QUANDO CHEGAMOS AOS PORTÕES


quando chegamos aos portões
o trauma já estava encrustado na pele
metamorfoseada.

fomos banidos do vão
entre nossos corpos e aquilo a que chamamos
memória
e que não é senão a máscara
da nossa condição
de eternos cadáveres sobreviventes

sobreviventes
sobreviventes
sobreviventes
sobreviventes

e mesmo assim
cadáveres

                                   "cadáveres adiados que procriam"
                                                               ricardo reis




I WANNA HOLD YOUR HAND


quando olhei para o corpo estirado no chão
olhei primeiro para o poema

foi a carne do poema que eu vi espancada
foi o sangue do poema que eu senti na boca
a nudez do poema que entrevi anônima
i can't hide i can't hide i can't hide!
foi a mão do poema que eu quis segurar

estendi o braço em direção ao corpo
e na mão concentrada eu pus de pé a palavra

depois
foi com o corpo do poema que eu corri
temendo esquecê-lo

oh please, say to me
can the dead subaltern speak?

a) o corpo era preto.
b) o poema é branco

a) o corpo não tinha mais sexo.
b) o poema é hétero

a) o corpo era osso miséria.
b) o poema talvez tenha peso pra ser publicado em alguma revista
literária voltada às minorias (a alguma pelo menos, não importa)
um mês para o e-mail de resposta aceitando ou não publicá-lo
será que o poema resiste tem fôlego dura a comoção estará
assimilada esquecida automática e o corpo

and please, say to me

responda no chute, no soco, à paulada:

b) o poema tá vivo




É PRECISO ODIAR AS MULHERES


é preciso odiar as mulheres
é preciso bem mais que odiar as mulheres
deve-se ver nelas apenas a imitação
no mínimo ridícula de nós, homens desta terra.

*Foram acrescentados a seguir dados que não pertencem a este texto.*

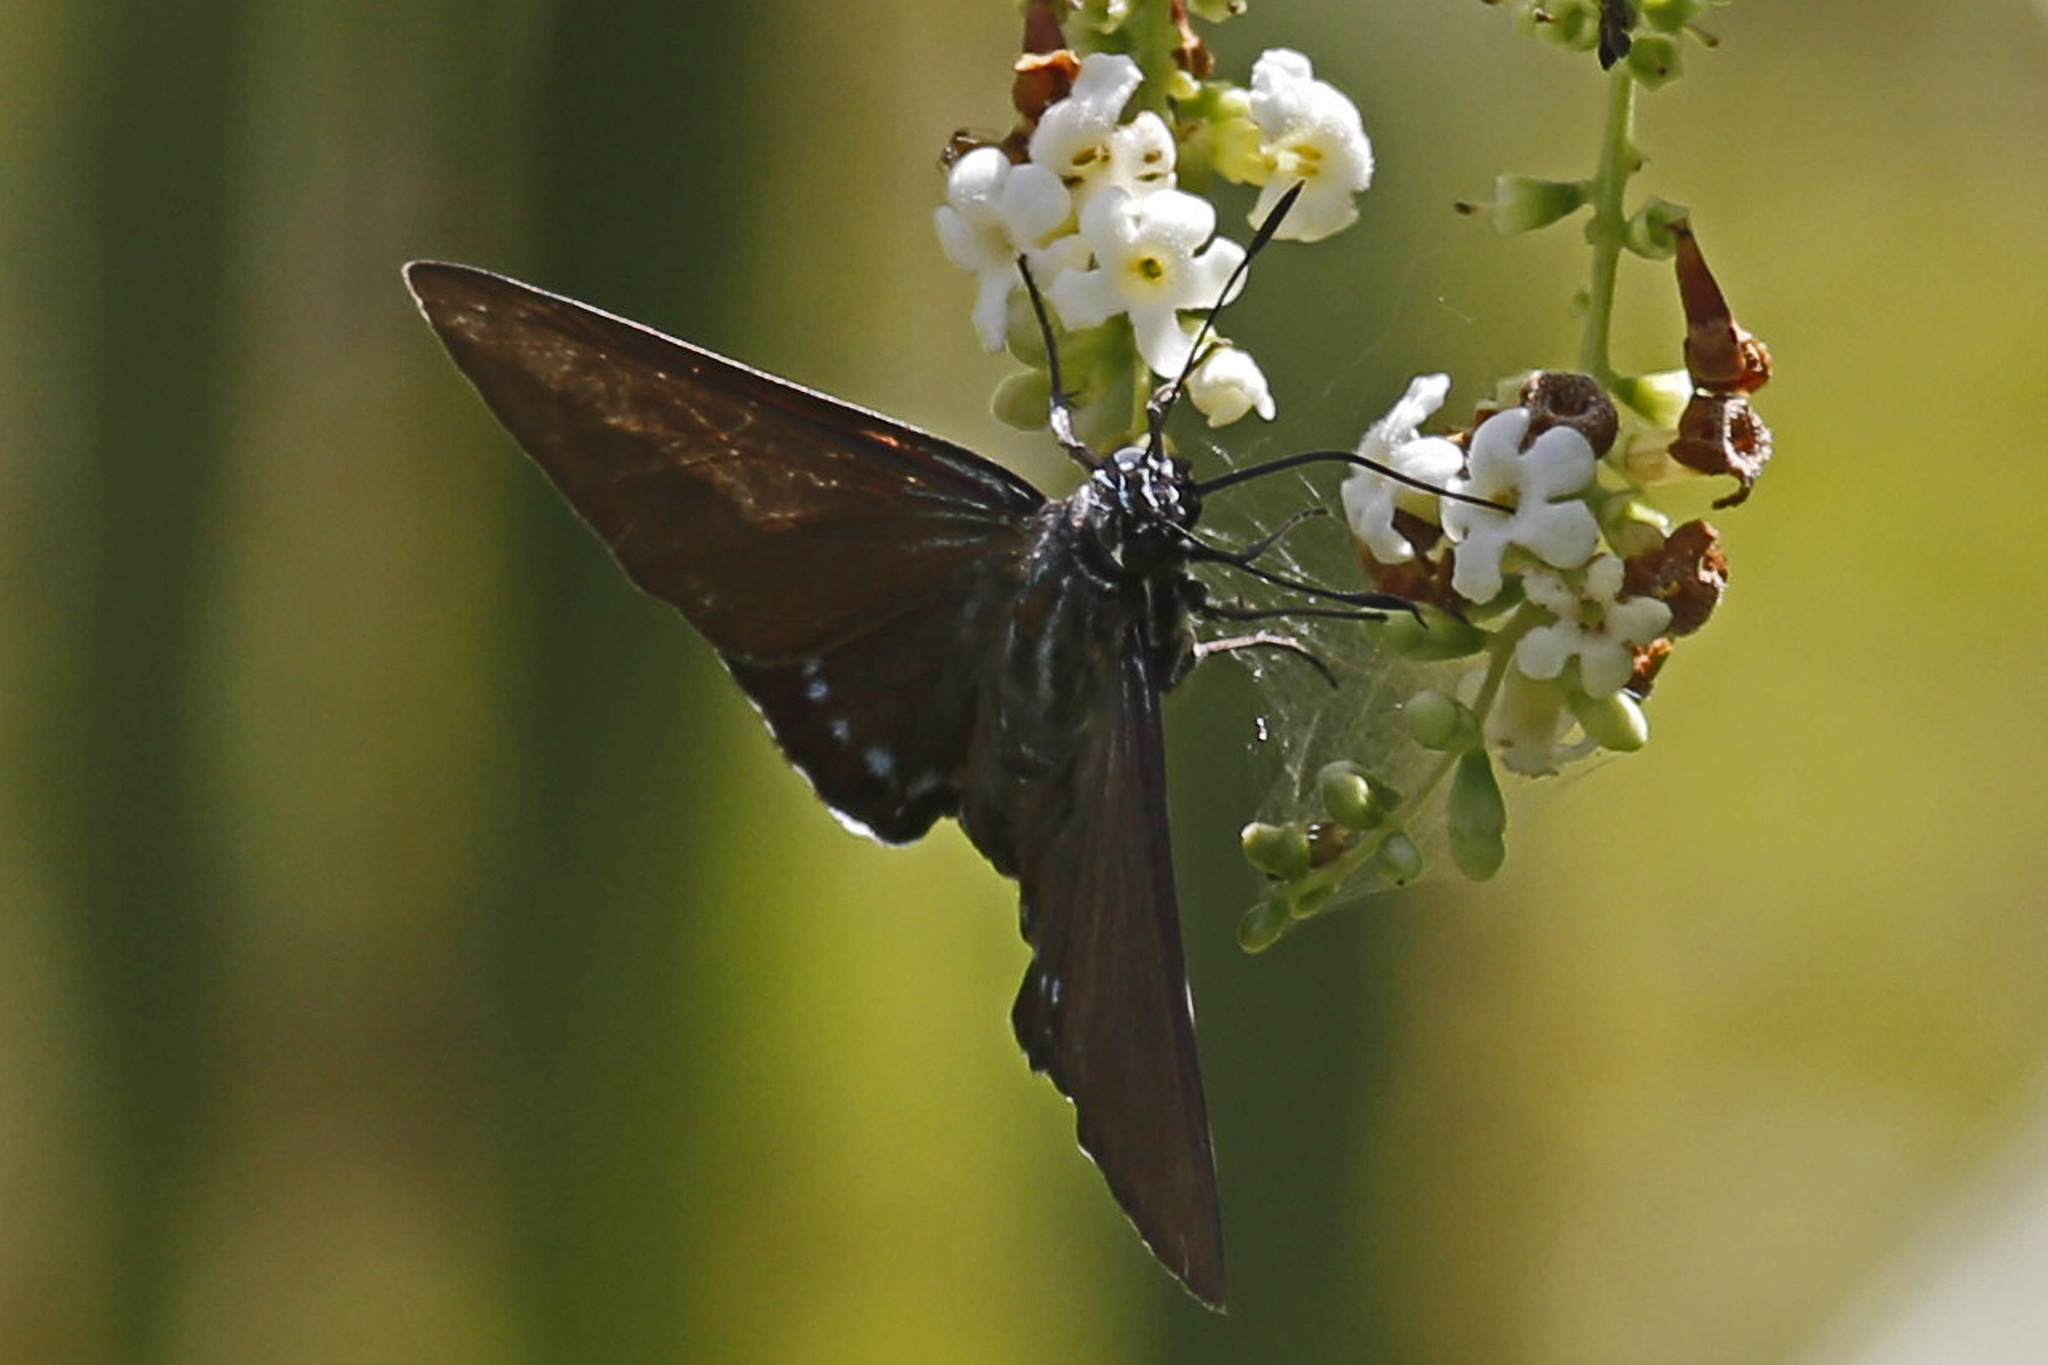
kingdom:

é preciso odiar as mulheres
de preferência não nascermos delas
tirar-lhes a única função
       que acumulam no mundo.

é mister é mister é mister
(se eu fosse mulher, isso seria uma rima
não seria uma resolução)

é preciso odiar os homens
é preciso bem mais que odiar os homens
deve-se ver neles apenas o espectro
no mínimo antiquado de nós, mulheres de punho.

é preciso odiar os homens
de preferência não os parirmos
e assim lhes tirar a única
     razão de haver no mundo.

é mister é mister é mister
(se eu fosse um varão, isso seria uma rima
sem ironia
de uma outra pretensão)

Eu não devia te dizer
mas essa lua
mas esse conhaque
botam a gente comovido
como madame satã.



Ilustração: Gilad Benari


SOBREVIVÊNCIA


fuzilaram a trégua contra um muro de corpos.
agora dormimos em pé
                                qual
                                estacas
           cravados na pedra onde nada se firma.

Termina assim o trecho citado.